The Mariners also had a chance in the second, when a ground-rule double from Adam Frazier bounced over the fence, keeping Abraham Toro at third base with two outs and thus setting the stage for another hapless Mariners LOBster to go into 2022’s cavernous pot. That wouldn’t even be the first bad luck for Frazier today: Cal Raleigh doubled in the seventh, knocking Blackburn out of the game, and Abraham Toro singled off new reliever Domingo Acevedo to put runners on the corners with just one out. Frazier, the Unluckiest Boy in Seattle, then lined into an unassisted double play at first. Baseball! Sometimes (often) it will kick you in the teeth, and you cannot out#hustle or out#grind it.

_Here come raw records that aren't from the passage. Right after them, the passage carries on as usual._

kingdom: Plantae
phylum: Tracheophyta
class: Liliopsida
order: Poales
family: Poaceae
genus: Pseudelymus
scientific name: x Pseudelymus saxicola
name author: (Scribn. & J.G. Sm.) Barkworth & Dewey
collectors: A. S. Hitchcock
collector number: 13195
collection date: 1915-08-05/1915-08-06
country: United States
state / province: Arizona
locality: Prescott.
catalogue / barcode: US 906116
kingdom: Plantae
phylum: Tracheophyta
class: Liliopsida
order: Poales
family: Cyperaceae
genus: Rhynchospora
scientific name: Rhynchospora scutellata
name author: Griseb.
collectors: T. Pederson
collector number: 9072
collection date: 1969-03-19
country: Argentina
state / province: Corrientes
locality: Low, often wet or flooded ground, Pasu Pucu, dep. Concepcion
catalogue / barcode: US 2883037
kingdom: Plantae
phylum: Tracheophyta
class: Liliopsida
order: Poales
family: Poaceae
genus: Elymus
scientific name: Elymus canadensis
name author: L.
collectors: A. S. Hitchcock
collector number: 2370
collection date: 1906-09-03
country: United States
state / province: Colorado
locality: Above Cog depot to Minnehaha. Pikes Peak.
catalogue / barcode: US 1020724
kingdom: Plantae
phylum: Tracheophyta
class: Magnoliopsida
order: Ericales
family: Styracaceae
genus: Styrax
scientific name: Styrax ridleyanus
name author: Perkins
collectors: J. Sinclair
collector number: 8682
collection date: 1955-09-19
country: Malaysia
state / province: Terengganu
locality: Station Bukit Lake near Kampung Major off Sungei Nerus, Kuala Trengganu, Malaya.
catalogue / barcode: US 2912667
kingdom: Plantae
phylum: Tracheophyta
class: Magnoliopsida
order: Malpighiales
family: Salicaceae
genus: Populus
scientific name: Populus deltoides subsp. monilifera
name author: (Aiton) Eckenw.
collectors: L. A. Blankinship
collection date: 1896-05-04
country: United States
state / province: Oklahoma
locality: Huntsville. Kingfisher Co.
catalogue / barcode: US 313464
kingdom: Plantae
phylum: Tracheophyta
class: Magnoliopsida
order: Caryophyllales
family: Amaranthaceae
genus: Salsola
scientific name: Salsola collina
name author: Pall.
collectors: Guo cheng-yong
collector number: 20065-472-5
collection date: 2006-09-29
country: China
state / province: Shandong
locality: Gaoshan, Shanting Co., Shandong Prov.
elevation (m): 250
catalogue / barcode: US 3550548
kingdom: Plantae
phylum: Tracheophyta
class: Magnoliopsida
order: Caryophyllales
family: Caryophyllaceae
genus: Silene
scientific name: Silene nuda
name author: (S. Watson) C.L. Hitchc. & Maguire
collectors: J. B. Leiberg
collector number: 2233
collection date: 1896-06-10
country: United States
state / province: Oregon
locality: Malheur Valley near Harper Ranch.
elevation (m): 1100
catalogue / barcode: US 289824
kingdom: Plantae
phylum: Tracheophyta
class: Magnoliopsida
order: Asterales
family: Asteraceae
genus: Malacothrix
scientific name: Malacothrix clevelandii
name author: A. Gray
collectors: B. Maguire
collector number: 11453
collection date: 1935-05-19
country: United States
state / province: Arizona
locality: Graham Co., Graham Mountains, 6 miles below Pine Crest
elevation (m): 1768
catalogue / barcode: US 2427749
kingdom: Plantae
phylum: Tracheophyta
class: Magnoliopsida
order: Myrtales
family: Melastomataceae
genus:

But sometimes, life finds a way. Or more accurately, A.J. Puk finds a way to blow it against the Seattle Mariners.
In addition to this being Upton’s first home run as a Mariner, it was also Justin Upton’s first career pinch-hit home run. Sometimes you really do just need a little bit of luck, and also to run into a fastball at the right time.
Upton’s homer got Kirby off the hook for what would have been a very tough-luck loss considering how well he had pitched, but it would not be enough. Eugenio Suárez kicked things off with a walk from Lou Trivino, and then Carlos Santana worked a ground ball single for his second hit of the day. Then a little more luck was necessary: Cal Raleigh stepped to the plate facing a five-infielder shift and made a poor swing decision, chasing the first pitch he saw from Trivino off the edge of the plate and chopping it up the middle. However, the normally surehanded Nick Allen couldn’t handle the pitch, allowing Cal to reach safely and saving an out for the Mariners. In some ways, that felt like a payback for Cal’s work all day: he stole multiple strikes for Kirby, made a great running catch on a foul popup at a key moment, and had hit the double earlier. Just another quietly great day for Raleigh, who luckily didn’t get punished for his one mistake. That brought up Abraham Toro, someone who could use a fair dose of luck himself: his expected metrics trail his actual metrics by a gap as large as 100 points (his slugging: xSLG of .451 vs. actual slugging of .333), and he’s been the poster child/scapegoat on Mariners Twitter for the offensive struggles of late for this team.
Not today, bad vibes; Abraham Toro Our Beloved is in full effect.
Sometimes you’re lucky, sometimes you’re good, but usually to win baseball games, you have to be both. I’m not sure what the exact breakdown of luck-vs.-goodness today is (especially considering the A’s badness), but I’m taking the W and not looking back.